The presence of emerging contaminants such as pharmaceuticals in aquatic means presents as a serious threat, since their real consequences for the environment and human health are not well known. Therefore, this work consisted of preparing and characterize sludge-derived activated carbons (beverage sludge activated carbon – BSAC and acid-treated beverage sludge activated carbon - ABSAC) to investigate their use in the pharmaceuticals adsorption in aqueous media. The morphology study has demonstrated that ABSAC, unlike BSAC, exhibited an abundant porous structure, with smaller particles and bigger roughness. Adsorption results indicated that the ABSAC was more effective that BSAC, since it presented superior surface area (642 m² g^-1) and total pore volume (0.485 cm³ g^-1) values. Pseudo-second-order kinetic model was more suitable to predict experimental data. Sips model best described the equilibrium data, with maximum adsorption capacities of 145, 105, and 57 mg g^-1 for paracetamol, ibuprofen, and ketoprofen, respectively. Besides, the sludge-derived adsorbent was highly efficient in the treatment of a simulated drug effluent, removing 85.16% of the pharmaceutical compounds. Therefore, the material prepared in this work possesses intrinsic characteristics that make it a remarkable adsorbent to be applied in the treatment of pharmaceutical contaminants contained in industrial wastewater.

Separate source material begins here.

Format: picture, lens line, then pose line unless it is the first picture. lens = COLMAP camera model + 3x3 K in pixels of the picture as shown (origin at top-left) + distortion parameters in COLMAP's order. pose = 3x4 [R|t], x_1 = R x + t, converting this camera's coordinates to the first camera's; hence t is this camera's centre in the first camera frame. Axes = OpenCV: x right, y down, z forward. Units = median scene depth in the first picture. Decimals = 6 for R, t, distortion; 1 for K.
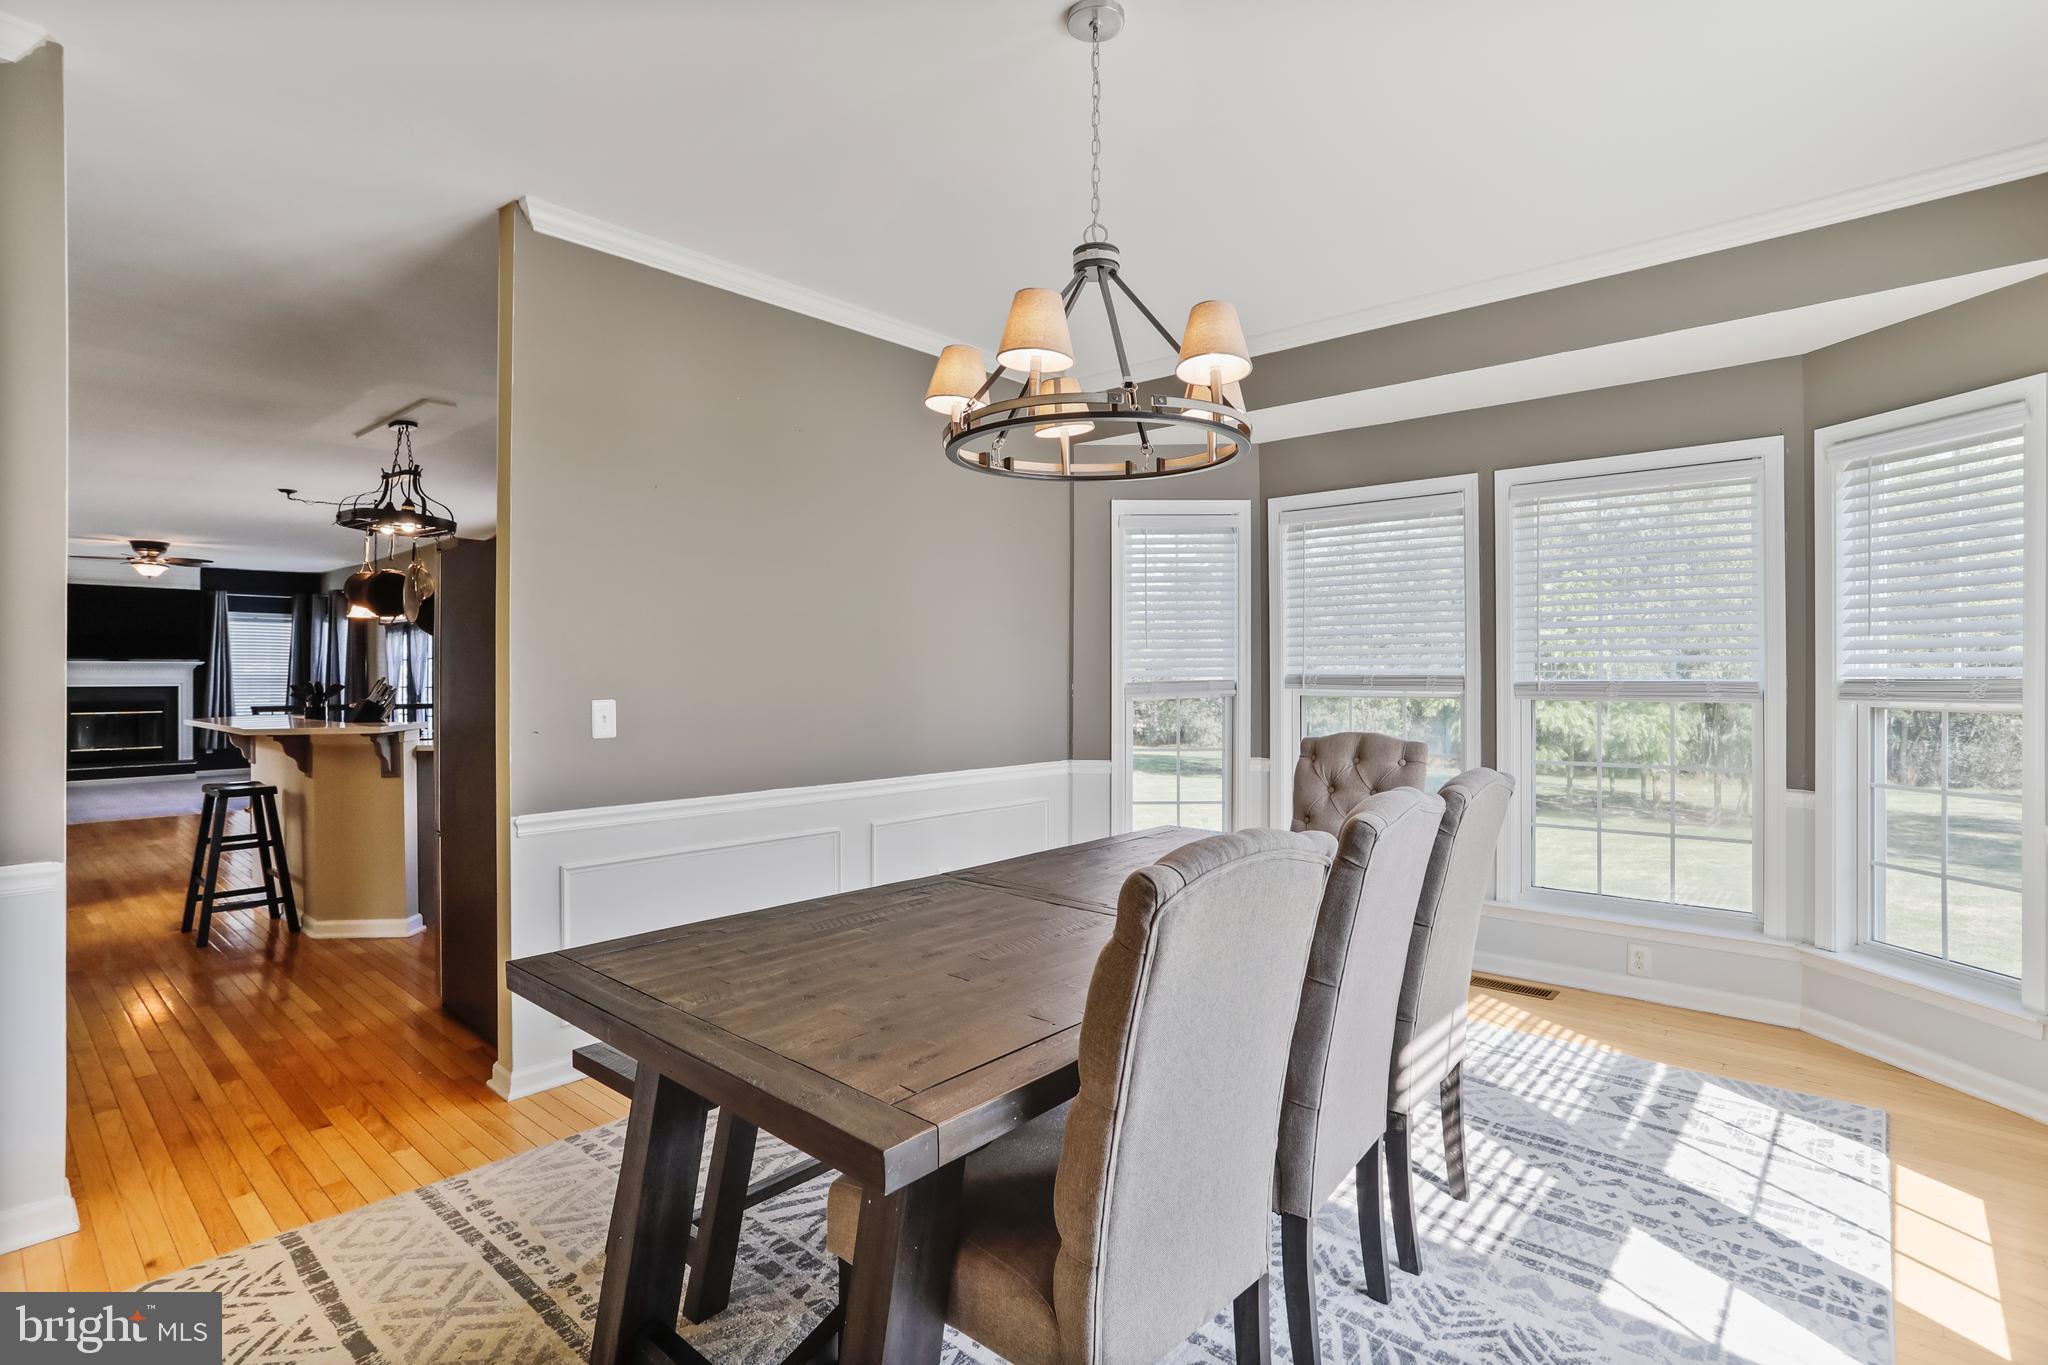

由于人们不了解其对环境和人类健康的实际后果，因此水生手段中出现的新兴污染物（例如药物）构成了严重威胁。因此，这项工作包括制备和表征污泥来源的活性炭（饮料污泥活性炭– BSAC和酸处理的饮料污泥活性炭– ABSAC），以研究它们在药物在水性介质中的吸附作用。形态学研究表明，与BSAC不同，ABSAC表现出丰富的多孔结构，具有较小的颗粒和较大的粗糙度。吸附结果表明，ABSAC比BSAC更有效，因为它具有优越的表面积（642 m ² g ^-1）和总孔体积（0.485 cm ^3）g ^-1）值。伪二级动力学模型更适合于预测实验数据。Sips模型最能描述平衡数据，对乙酰氨基酚，布洛芬和酮洛芬的最大吸附容量分别为145、105和57 mg g ^-1。此外，污泥衍生的吸附剂在模拟药物流出物中的处理效率很高，可去除85.16％的药物化合物。因此，这项工作中制备的材料具有固有的特性，使其成为用于处理工业废水中所含药物污染物的出色吸附剂。